Im Gegensatz dazu hat zentrale Ermüdung wahrscheinlich negative Effekte auf die mechanische Last, die durch Muskelfasern wahrgenommen wird, die motorischen Einheiten mit hoher Reizschwelle untergeordnet sind. Sie verhindert, die vollständige Rekrutierung von motorischen Einheiten.
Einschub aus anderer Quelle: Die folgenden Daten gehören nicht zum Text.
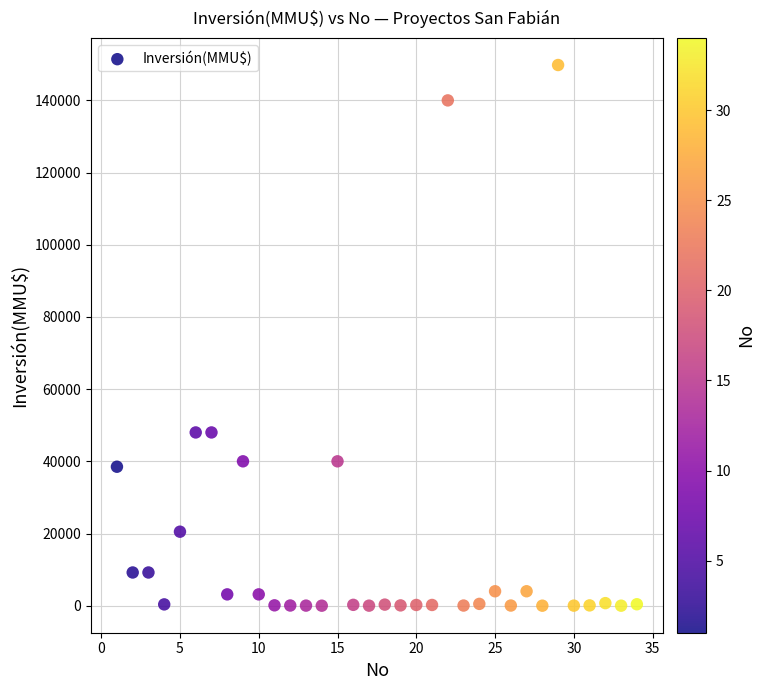

What is the range of X values (max minus min)?

33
Wenn zentrale Ermüdung besteht, können wir das Muskelversagen erreichen ohne die Muskelfasern zu stimulieren, die durch motorischen Einheiten mit hoher Reizschwelle gesteuert werden. Der Grad der zentralen Ermüdung, die am Ende eines Satzes besteht, hängt von verschiedenen Faktoren. Doch sie wird durch einen höheren Sauerstoffbedarf und hinführendes Feedback gesteuert. Das erklärt, warum Krafttraining mit kürzeren Pausenzeiten oder sehr geringen Gewichten weniger effektive Strategien für das Muskelwachstum sind und es erklärt weiterhin, warum Übungen, die später im Training erfolgen, zu weniger Hypertrophie führen als diejenigen, die an beginn des Trainings ausgeführt werden.
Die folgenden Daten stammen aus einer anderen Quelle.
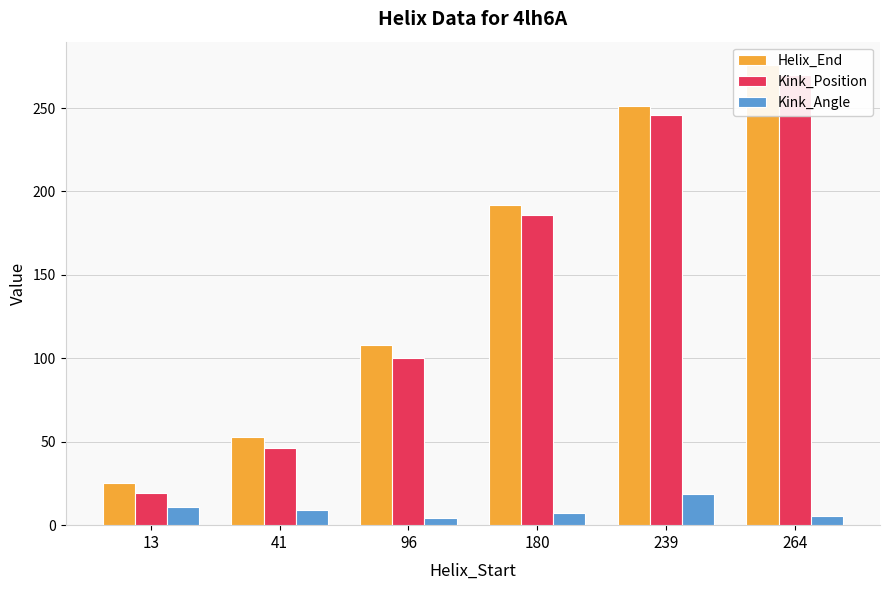

The Helix_End series shows 108.0 at 96. True or false?

True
Was wir daraus lernen sollten
Hypertrophie ist das Ergebnis von individuellen Muskelfasern, die mechanische Lasten wahrnehmen und daraufhin an Volumen zunehmen. Die Größe und Art der mechanische Last, die durch die Muskelfasern wahrgenommen wird, wird bestimmt durch die grundlegende Physiologie des Muskels, darunter dem Größenprinzip, der Kraft-Geschwindigkeits Beziehung, der Längen-Spannungs Beziehung, sowie der Ermüdung. Durch die Verdeutlichung, wie die grundlegende Muskelphysiologie die mechanischen Lasten während verschiedenen Arten von Krafttraining beeinflusst, ist es möglich, die Ergebnisse der meisten langfristigen Trainingsstudien zu erklären.